I've tried using a few new languages and the LLMs would all swap the code for syntactically similar languages, even after telling them to read the doc pages.
Whether that's for better or worse I don't know, but it does feel like new languages are genuinely solving hard problems as their raison d'etre.
LLMs thrive because they had a wealth of high-quality corpus in the form os Stack Overflow, Github, etc. and ironically their uptake is causing a strangulation of that source of training data.
Were they to train it on their C++ codebase, it would not be effective on account of the fact that they don't use boost or cmake or any major stuff that C++ in the wider world use. It would also suggest that the user make use of all kinds of non-available C++ libraries. So no, they are not training on their own C++ corpus nor would it be particularly useful.
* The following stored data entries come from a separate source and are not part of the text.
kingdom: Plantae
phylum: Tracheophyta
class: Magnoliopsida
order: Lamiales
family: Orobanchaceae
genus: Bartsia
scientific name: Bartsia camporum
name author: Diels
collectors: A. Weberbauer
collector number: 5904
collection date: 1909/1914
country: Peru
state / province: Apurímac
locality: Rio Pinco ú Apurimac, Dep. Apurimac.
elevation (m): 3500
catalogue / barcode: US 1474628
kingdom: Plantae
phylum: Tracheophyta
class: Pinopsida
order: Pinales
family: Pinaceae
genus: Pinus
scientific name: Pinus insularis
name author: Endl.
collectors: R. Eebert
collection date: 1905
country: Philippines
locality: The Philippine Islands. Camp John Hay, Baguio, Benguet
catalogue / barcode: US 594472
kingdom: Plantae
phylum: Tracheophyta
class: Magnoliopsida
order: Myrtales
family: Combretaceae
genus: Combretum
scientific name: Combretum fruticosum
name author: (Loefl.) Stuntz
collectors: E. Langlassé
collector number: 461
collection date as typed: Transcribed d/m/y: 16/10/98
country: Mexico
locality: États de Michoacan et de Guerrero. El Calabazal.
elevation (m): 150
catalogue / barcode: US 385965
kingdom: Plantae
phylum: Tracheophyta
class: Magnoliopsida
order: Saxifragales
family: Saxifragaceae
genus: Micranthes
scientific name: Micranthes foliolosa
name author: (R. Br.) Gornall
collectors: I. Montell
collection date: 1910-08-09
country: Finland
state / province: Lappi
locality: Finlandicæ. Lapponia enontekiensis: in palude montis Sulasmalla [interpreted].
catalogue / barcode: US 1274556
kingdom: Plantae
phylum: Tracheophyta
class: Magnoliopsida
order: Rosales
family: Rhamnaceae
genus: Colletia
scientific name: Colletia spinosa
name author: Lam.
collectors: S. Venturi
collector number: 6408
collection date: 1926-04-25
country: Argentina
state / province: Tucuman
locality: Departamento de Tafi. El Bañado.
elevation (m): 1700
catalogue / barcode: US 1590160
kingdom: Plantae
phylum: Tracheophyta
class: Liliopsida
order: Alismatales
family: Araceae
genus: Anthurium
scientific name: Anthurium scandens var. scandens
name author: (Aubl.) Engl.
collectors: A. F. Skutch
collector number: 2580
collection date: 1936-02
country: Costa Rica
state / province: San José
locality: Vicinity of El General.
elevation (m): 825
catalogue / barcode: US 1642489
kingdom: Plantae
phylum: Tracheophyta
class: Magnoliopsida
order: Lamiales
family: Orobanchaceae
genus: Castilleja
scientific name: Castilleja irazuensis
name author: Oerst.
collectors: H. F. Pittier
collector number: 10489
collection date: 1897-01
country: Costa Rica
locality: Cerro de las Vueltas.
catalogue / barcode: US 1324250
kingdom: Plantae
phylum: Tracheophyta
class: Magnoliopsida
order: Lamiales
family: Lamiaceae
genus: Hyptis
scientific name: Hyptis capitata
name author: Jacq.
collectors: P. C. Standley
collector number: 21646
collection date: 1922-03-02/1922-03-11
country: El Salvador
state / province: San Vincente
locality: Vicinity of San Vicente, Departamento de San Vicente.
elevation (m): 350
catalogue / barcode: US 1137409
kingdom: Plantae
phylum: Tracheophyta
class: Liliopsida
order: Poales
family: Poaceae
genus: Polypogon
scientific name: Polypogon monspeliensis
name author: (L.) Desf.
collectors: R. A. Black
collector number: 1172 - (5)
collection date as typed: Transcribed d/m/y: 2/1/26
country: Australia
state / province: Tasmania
But does Google actually train its models on its internal codebase? Considering that there’s always the risk of the models leaking proprietary information and security architecture details, I hardly believe they would run that risk.
We have a second, isolated model that has trained on internal code. The public Gemini AFAIK has never seen that content. The lawyers would explode.
Just out of curiosity, do you see much difference in quality between the isolated model and the public-facing ones?
Thinking about it - was this not the idea of go from the start? Nothing fancy to keep non-rocket scientist away from foot-guns, and have everyone produce code that everyone else can understand.
Diving in to a go project you almost always know what to expect, which is a great thing for a business.
I had always designed very large projects as few medium sized independent Go tools and that strategy pays in times of AI assisted coding.